Saul Goodman’s upbeat, sleazy, and unapologetically cheesy character became a breakout supporting role for actor Bob Odenkirk. Showrunner Vince Gilligan therefore decided to create a prequel centered on the likable but morally compromised lawyer. As a Breaking Bad and Bob Odenkirk fan, I was thrilled to see Better Call Saul premiere in 2015. Set in the early 2000s, six years previous to the events of Breaking Bad, it focuses on the moral development of Jimmy McGill, the kind but ne’er-do-well younger brother of Chuck McGill, partner in the established firm of Hamlin Hamlin & McGill in Albuquerque. After his brother gets him a job working in the mail room, he gets his law degree by correspondence course and become good friends with Kim Wexler, an associate attorney at the firm.
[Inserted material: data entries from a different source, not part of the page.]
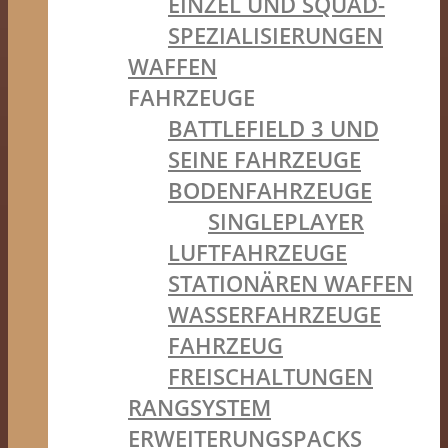
EINZEL UND SQUAD-
SPEZIALISIERUNGEN
WAFFEN
FAHRZEUGE
BATTLEFIELD 3 UND
SEINE FAHRZEUGE
BODENFAHRZEUGE
SINGLEPLAYER
LUFTFAHRZEUGE
STATIONÄREN WAFFEN
WASSERFAHRZEUGE
FAHRZEUG
FREISCHALTUNGEN
RANGSYSTEM
ERWEITERUNGSPACKS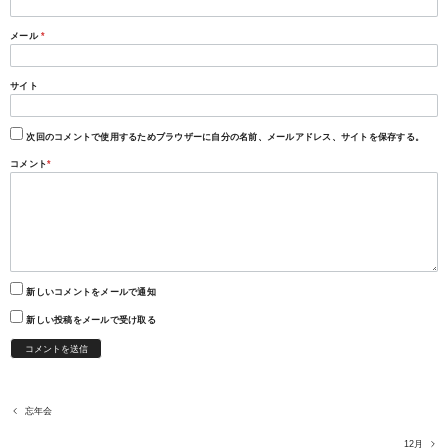
メール
*
サイト
次回のコメントで使用するためブラウザーに自分の名前、メールアドレス、サイトを保存する。
コメント
*
新しいコメントをメールで通知
新しい投稿をメールで受け取る
忘年会
12月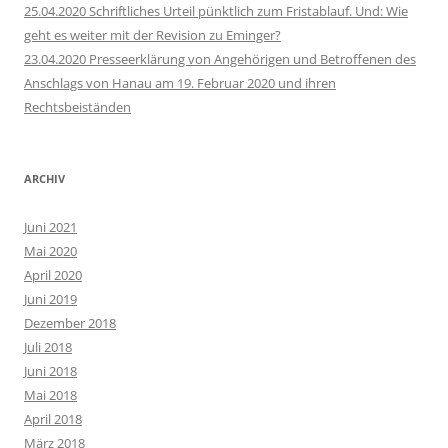
25.04.2020 Schriftliches Urteil pünktlich zum Fristablauf. Und: Wie
geht es weiter mit der Revision zu Eminger?
23.04.2020 Presseerklärung von Angehörigen und Betroffenen des
Anschlags von Hanau am 19. Februar 2020 und ihren
Rechtsbeiständen
ARCHIV
Juni 2021
Mai 2020
April 2020
Juni 2019
Dezember 2018
Juli 2018
Juni 2018
Mai 2018
April 2018
März 2018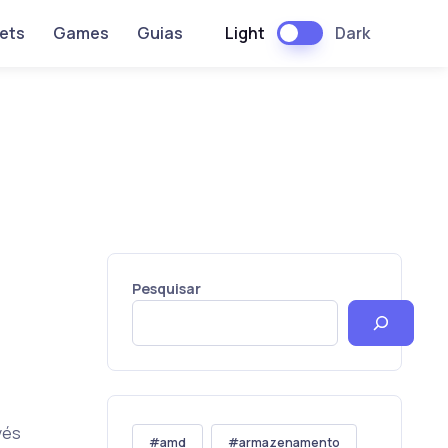
Light
Dark
ets
Games
Guias
Pesquisar
vés
amd
armazenamento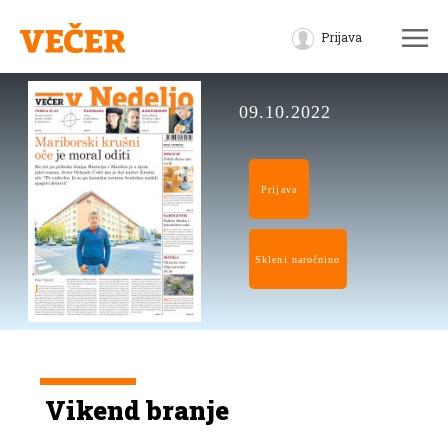
Prijava
09.10.2022
Prijava
Skleni naročnino
Vikend branje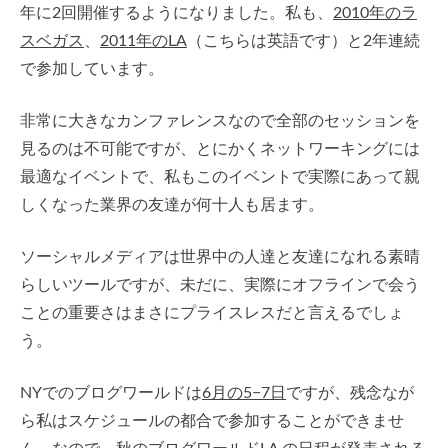
年に2回開催するようになりました。私も、
2010年のラ
スベガス
、
2011年のLA
（こちらは英語です）と2年連続
で参加しています。
非常に大きなカンファレンスなので全部のセッションを
見るのは不可能ですが、とにかくネットワーキングには
最適なイベントで、私もこのイベントで実際にあって親
しくなった業界の友達が何十人も居ます。
ソーシャルメディアは世界中の人達と友達になれる素晴
らしいツールですが、未だに、実際にオフラインで会う
ことの重要さはまさにプライスレスだと言えるでしょ
う。
NYでのブログワールドは
6月の5−7日
ですが、残念なが
ら私はスケジュールの都合で参加することができませ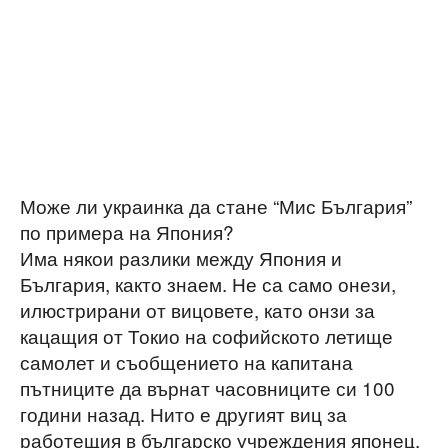
Може ли украинка да стане “Мис България”
по примера на Япония?
Има някои разлики между Япония и
България, както знаем. Не са само онези,
илюстрирани от вицовете, като онзи за
кацащия от Токио на софийското летище
самолет и съобщението на капитана
пътниците да върнат часовниците си 100
години назад. Нито е другият виц за
работещия в българско учреждения японец,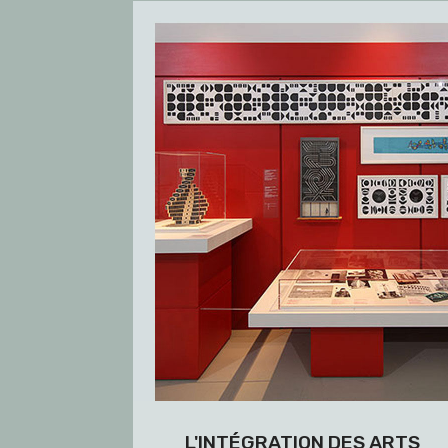
L'INTÉGRATION DES ARTS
Jimmy McGill, sometimes known as “Slippin’ Jimmy,” has always been a conman in and out of trouble with the law. He shows all the charm, people skills, and scrappy street smarts that his older brother, a brilliant legal scholar and snobbish establishment figure, lacks. His relationship with his jealous and mentally ill older brother, brilliantly played by Michael McKean, sets the stage for much of the series, as Jimmy’s setbacks and relationships slowly turn him towards becoming Saul Goodman, his legal altar ego. Vince Gilligan brings the same masterful touch to Better Call Saul that he did to Breaking Bad in exploring the way people’s bad decisions lead them down a slippery slope, entrapping them in an ethically compromised life from which they cannot escape.
In this sense, Gilligan brings back and develops a few characters from Breaking Bad for his prequel to enrich the Better Call Saul universe. The stellar Jonathan Banks plays the dead-eyed Mike Ehrmentraut, a former police officer turned hitman for drug dealers. We watch how Mike’s choices turn him down a road similar to Jimmy’s as they meet and gradually come to work together. Gruff, taciturn Mike, a reliable problem solver who loves his daughter-in-law and granddaughter, is as good an antihero as Saul, with whom he makes strange bedfellows.
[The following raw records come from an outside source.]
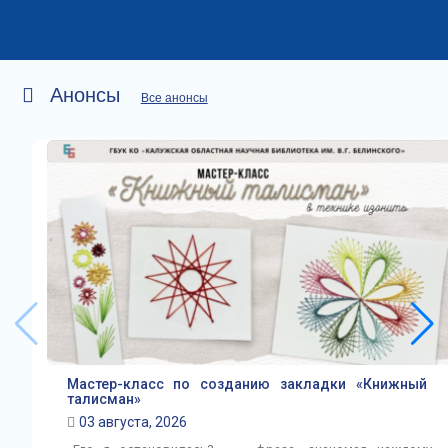
Анонсы
Все анонсы
Мастер-класс по созданию закладки «Книжный
талисман»
03 августа, 2026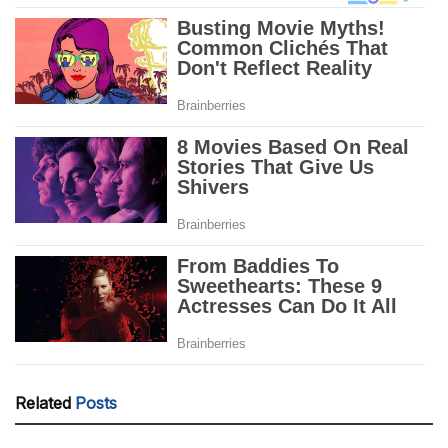
Related
Posts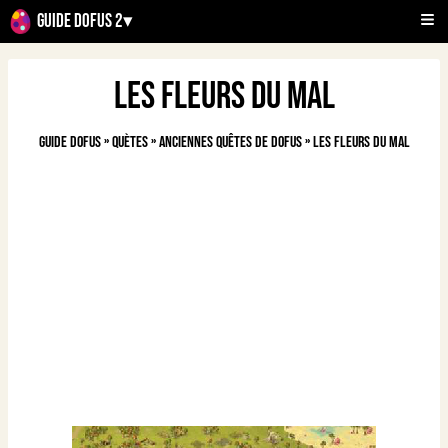
Guide Dofus 2
▾
Les Fleurs du mal
Guide Dofus
»
Quètes
»
Anciennes quêtes de Dofus
»
Les Fleurs du mal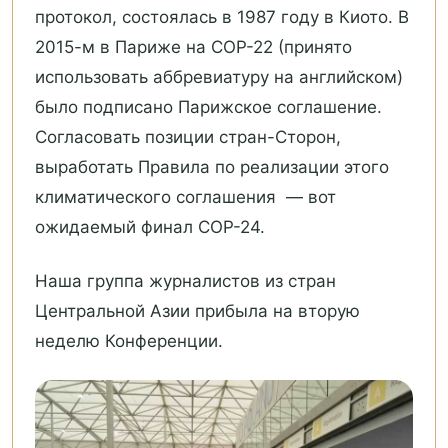
протокол, состоялась в 1987 году в Киото. В
2015-м в Париже на COP-22 (принято
использовать аббревиатуру на английском)
было подписано Парижское соглашение.
Согласовать позиции стран-Сторон,
выработать Правила по реализации этого
климатического соглашения — вот
ожидаемый финал COP-24.
Наша группа журналистов из стран
Центральной Азии прибыла на вторую
неделю Конференции.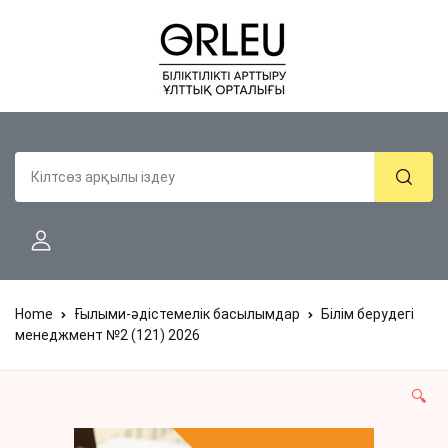
Home
Ғылыми-әдістемелік басылымдар
Білім берудегі
менеджмент №2 (121) 2026
🔍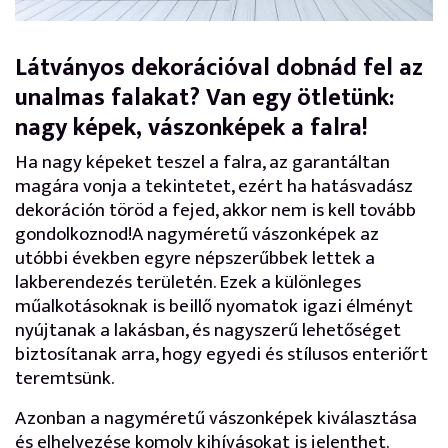
Látványos dekorációval dobnád fel az
unalmas falakat? Van egy ötletünk:
nagy képek, vászonképek a falra!
Ha nagy képeket teszel a falra, az garantáltan
magára vonja a tekintetet, ezért ha hatásvadász
dekoráción töröd a fejed, akkor nem is kell tovább
gondolkoznod!A nagyméretű vászonképek az
utóbbi években egyre népszerűbbek lettek a
lakberendezés területén. Ezek a különleges
műalkotásoknak is beillő nyomatok igazi élményt
nyújtanak a lakásban, és nagyszerű lehetőséget
biztosítanak arra, hogy egyedi és stílusos enteriőrt
teremtsünk.
Azonban a nagyméretű vászonképek kiválasztása
és elhelyezése komoly kihívásokat is jelenthet.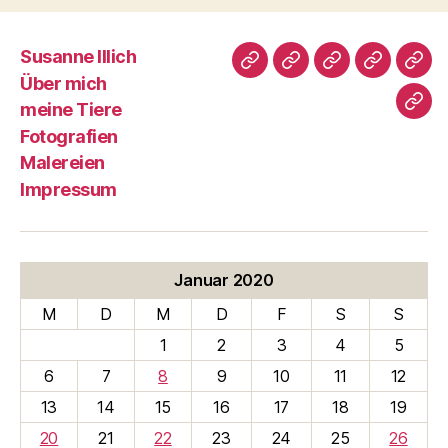
Susanne Illich
Susanne
Über
meine
Fotografi
Male
Über mich
Illich
mich
Tiere
meine Tiere
Imp
Fotografien
Malereien
Impressum
Januar 2020
M
D
M
D
F
S
S
1
2
3
4
5
6
7
8
9
10
11
12
13
14
15
16
17
18
19
20
21
22
23
24
25
26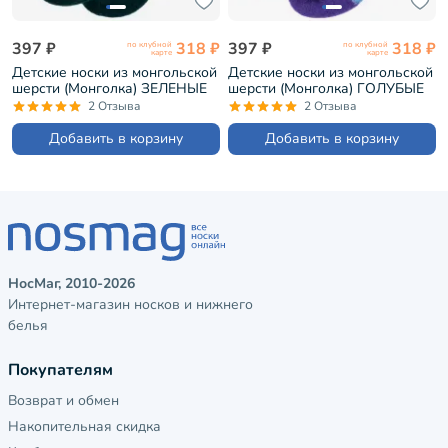
397 ₽
318 ₽
397 ₽
318 ₽
по клубной
по клубной
карте
карте
Детские носки из монгольской
Детские носки из монгольской
шерсти (Монголка) ЗЕЛЕНЫЕ
шерсти (Монголка) ГОЛУБЫЕ
(02133)
(02134)
2 Отзыва
2 Отзыва
Добавить в корзину
Добавить в корзину
НосМаг, 2010-2026
Интернет-магазин носков и нижнего
белья
Покупателям
Возврат и обмен
Накопительная скидка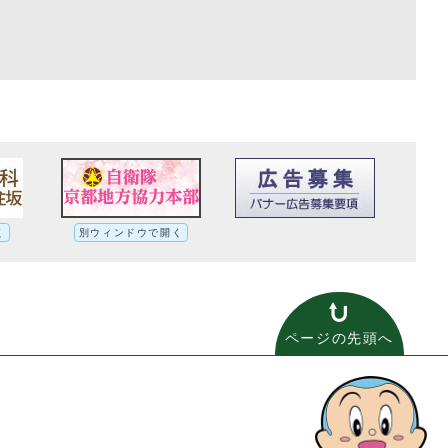
く
別ウィンドウで開く
ページの先頭へ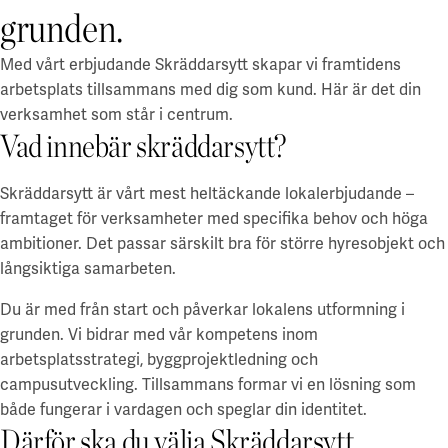
Stockholm
Styrelse och revisor
grunden.
Göteborg
Uppsala
Uppsala
Hållbarhet
Med vårt erbjudande
Skräddarsytt
skapar vi framtidens
Lund
Blåsenhusområdet
Hållbara campus
arbetsplats tillsammans med dig som
kund
. Här är det din
Alla lediga lokaler
BMC / Rosendal
Våra hållbarhetsmål
verksamhet som står i centrum.
EBC / Kv. Lagerträdet
Ansvarstagande och transparens
Coworking & företagspark
Vad innebär skräddarsytt?
Ekonomikum
Hållbarhetscase
Engelska parken
A Working Lab
Ultuna / Green Innovation Park
Skräddarsytt
är vårt mest heltäckande lokalerbjudande –
Green Innovation Park
Jobba hos oss
Ångström
framtaget för verksamheter med specifika behov och höga
Akademiska Hus som arbetsgivare
Grönt hyresavtal
ambitioner. Det passar särskilt bra för större hyresobjekt och
Göteborg
Lediga jobb
långsiktiga samarbeten.
Grönt hyresavtal
En hållbar arbetsplats
Chalmers - Campus Johanneberg
Vårt arbetsplatskoncept
Du är med från start och påverkar lokalens utformning i
Göteborgs universitet - Campus Haga och Linné
Utvalda platser
För studenter
Göteborgs universitet - Campus Medicinareberget
grunden. Vi bidrar med vår kompetens inom
Electrumhuset
Göteborgs universitet - Näckrosen
arbetsplatsstrategi, byggprojektledning och
Finansiell information
Fysiologen
Göteborgs universitet - Bohuslän
campusutveckling. Tillsammans formar vi en lösning som
Kräftriket
En finansiell översikt
både fungerar i vardagen och speglar din identitet.
Lund/Alnarp
Maskrosen
Års- och hållbarhetsredovisning
Därför ska du välja Skräddarsytt
Medicinareberget
Rapporter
Gilligan also brings back Gustavo Fring, a tightly wound Chilean-American drug dealer played perfectly by Giancarlo Esposito. With an official front as a restaurateur owning a local chain of fast food chicken restaurants, “Los Pollos Hermanos,” Fring is moving up as a drug dealer. Affiliated with Mexican cartels, he constructs a methamphetamine lab that will become a primary part of Walter White’s life in Breaking Bad.
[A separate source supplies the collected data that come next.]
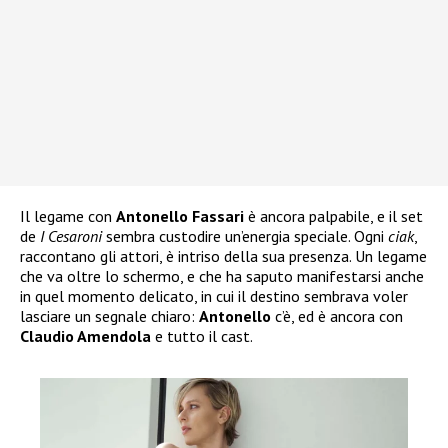
Il legame con
Antonello Fassari
è ancora palpabile, e il set
de
I Cesaroni
sembra custodire un’energia speciale. Ogni
ciak
,
raccontano gli attori, è intriso della sua presenza. Un legame
che va oltre lo schermo, e che ha saputo manifestarsi anche
in quel momento delicato, in cui il destino sembrava voler
lasciare un segnale chiaro:
Antonello
c’è, ed è ancora con
Claudio Amendola
e tutto il cast.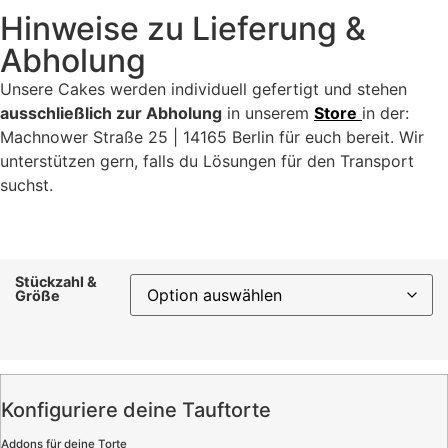
Hinweise zu Lieferung &
Abholung
Unsere Cakes werden individuell gefertigt und stehen
ausschließlich zur Abholung
in unserem
Store
in der:
Machnower Straße 25 | 14165 Berlin für euch bereit. Wir
unterstützen gern, falls du Lösungen für den Transport
suchst.
Stückzahl &
Größe
Konfiguriere deine Tauftorte
Addons für deine Torte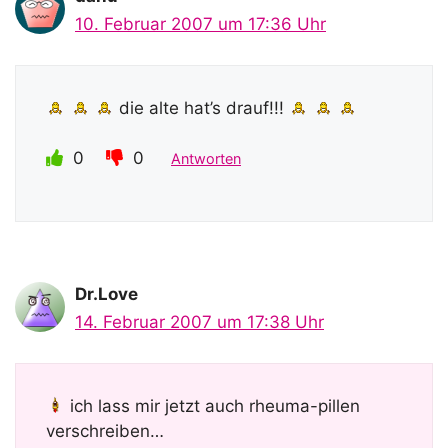
10. Februar 2007 um 17:36 Uhr
die alte hat’s drauf!!!
0
0
Antworten
Dr.Love
14. Februar 2007 um 17:38 Uhr
ich lass mir jetzt auch rheuma-pillen
verschreiben…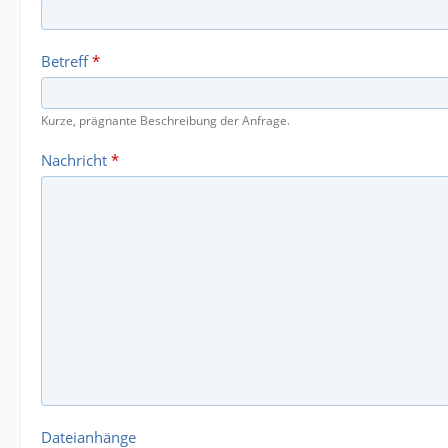
Betreff
*
Kurze, prägnante Beschreibung der Anfrage.
Nachricht
*
Dateianhänge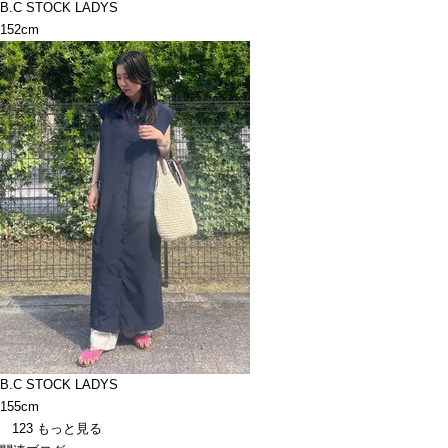
B.C STOCK LADYS
152cm
B.C STOCK LADYS
155cm
123
もっと見る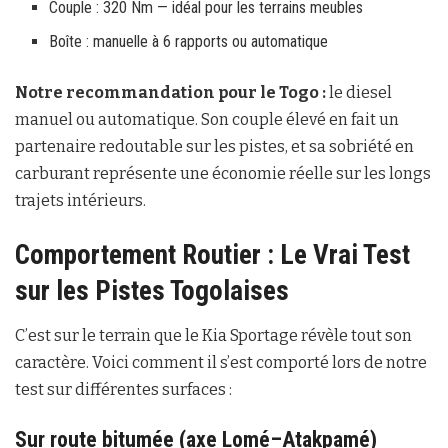
Couple : 320 Nm — idéal pour les terrains meubles
Boîte : manuelle à 6 rapports ou automatique
Notre recommandation pour le Togo :
le diesel
manuel ou automatique. Son couple élevé en fait un
partenaire redoutable sur les pistes, et sa sobriété en
carburant représente une économie réelle sur les longs
trajets intérieurs.
Comportement Routier : Le Vrai Test
sur les Pistes Togolaises
C’est sur le terrain que le Kia Sportage révèle tout son
caractère. Voici comment il s’est comporté lors de notre
test sur différentes surfaces :
Sur route bitumée (axe Lomé–Atakpamé)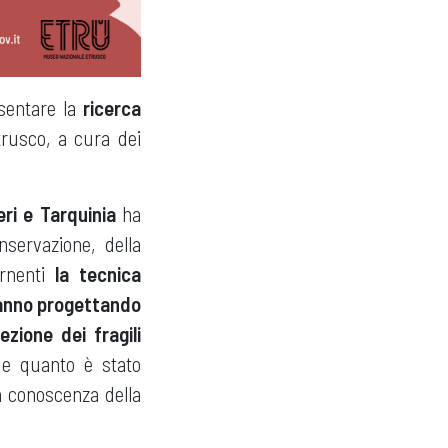
esentare la
ricerca
trusco, a cura dei
ri e Tarquinia
ha
nservazione, della
ernenti
la
tecnica
tanno progettando
zione dei fragili
 e quanto è stato
la conoscenza della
As I write, the fifth out of Better Call Saul’s six seasons has just finished on AMC. Perhaps the breakout new player from the spinoff series is Kim Wexler, played subtly and brilliantly by Rhea Seehorn, as Jimmy McGill’s/Saul Goodman’s friend, lover, and wife. As a wholesome, steadying influence on him from the beginning, she develops in unexpected ways during the series. When Kim finally comes into contact with his cartel clients during Season 5, she also comes into her own.
Like Breaking Bad, Better Call Saul is not just about moral decline. It is also a seriously funny show, compulsively watchable for its great acting, study of family relationships and jealousies, jockeying drug cartels, and the large consequences of the characters’ small choices. Like Breaking Bad, it also features breathtaking and unusual cinematography that showcases New Mexico’s beauty. I could often watch Better Call Saul for its visuals alone. If you have never seen it before, catch the first four seasons for free on Netflix and buy the fifth.